Jack stretched out in his chair and inadvertently banged his head against the wall; it seemed appropriate. “Mr. Garden, is this all? I really was advised by my doctors to get some rest.”
“Not quite all,” said Mr. Garden. “I’ve saved the good news for last.”
“There’s good news?”
“Yes. No cloud is without its silver lining, after all. No longer attached to the house of Beaumont, Beaumont, and Beaumont, you are now
perfectly free to marry Miss Bright. Your uncle hopes you will be very happy together—in some other part of the country.”
“Mr. Garden?”
“Yes, Mr. Beaumont?”
“Did anyone ever tell you that you look like a beet in a snowstorm?”
CHAPTER TWENTY
JACK KNEW WHY his uncle was doing this to him—any excuse for a disinheritance. Jack’s uncle had remarried recently, a lady from the South—that region of the country that breeds ladies who are the most mercenary creatures on earth. Especially the widowed variety, with offspring from the previous marriage. And this particular widow had three sons, each more dissolute than the last, and her plan was to siphon off the Beaumont inheritance into their rapacious hands. Jack, like his father before him, had never gotten along with his uncle. It had been a great nuisance that by the terms of the will of Jack’s grandfather, the firm’s assets had gone entirely to Jack’s uncle. Now it appeared to Jack that he was to be cut out entirely.

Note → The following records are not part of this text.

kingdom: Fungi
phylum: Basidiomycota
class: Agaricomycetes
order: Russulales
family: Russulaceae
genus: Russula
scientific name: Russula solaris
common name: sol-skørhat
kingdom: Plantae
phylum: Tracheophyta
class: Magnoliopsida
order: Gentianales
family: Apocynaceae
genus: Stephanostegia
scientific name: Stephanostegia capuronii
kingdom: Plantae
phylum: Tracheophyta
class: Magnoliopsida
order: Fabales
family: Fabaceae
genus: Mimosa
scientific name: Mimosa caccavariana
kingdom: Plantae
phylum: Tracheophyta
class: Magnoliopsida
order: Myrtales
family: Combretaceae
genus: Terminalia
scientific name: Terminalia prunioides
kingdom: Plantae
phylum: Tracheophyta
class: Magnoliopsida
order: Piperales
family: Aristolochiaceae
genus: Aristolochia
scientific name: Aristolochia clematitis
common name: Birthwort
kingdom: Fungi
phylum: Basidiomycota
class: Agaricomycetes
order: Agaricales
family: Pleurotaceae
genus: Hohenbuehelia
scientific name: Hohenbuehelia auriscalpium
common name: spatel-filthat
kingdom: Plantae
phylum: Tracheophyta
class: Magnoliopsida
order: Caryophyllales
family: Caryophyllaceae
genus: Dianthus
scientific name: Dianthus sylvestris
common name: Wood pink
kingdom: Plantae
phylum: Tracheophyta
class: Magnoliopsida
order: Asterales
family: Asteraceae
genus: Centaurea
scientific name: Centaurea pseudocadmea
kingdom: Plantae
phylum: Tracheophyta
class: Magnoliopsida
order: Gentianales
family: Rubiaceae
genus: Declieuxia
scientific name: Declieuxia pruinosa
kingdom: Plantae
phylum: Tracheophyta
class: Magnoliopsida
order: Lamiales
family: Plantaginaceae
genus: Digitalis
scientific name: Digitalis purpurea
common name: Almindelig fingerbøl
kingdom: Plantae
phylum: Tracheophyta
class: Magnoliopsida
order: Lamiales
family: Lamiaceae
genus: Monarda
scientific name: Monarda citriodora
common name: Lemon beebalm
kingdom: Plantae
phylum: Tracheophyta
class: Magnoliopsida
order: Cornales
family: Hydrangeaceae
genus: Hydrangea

Soon after the wordless departure of Mr. Garden, Jack lay down on his bed and thought about all this, but soon fell asleep and dreamed of Susan in Hosmer Collamore’s arms. It was a nightmare.
He awoke in a sweat and was immediately overcome by an obsession: to find out where Susan and Hosmer had gone. The matter of his stolen inheritance could wait for a while. After all, his uncle wasn’t dead yet.
His current financial situation, however, was a concern, especially if it proved necessary to go chasing Susan and Hosmer far. He had not received any salary since he’d left Beaumont, Beaumont, and Beaumont on his “trip to Cuba,” but had lived off a small supply of cash he’d brought with him from Twenty-third Street, and that supply was almost gone. In fact, he had less than ten dollars. His checking account contained nearly two hundred dollars, but that would be eaten up by the hospital bill.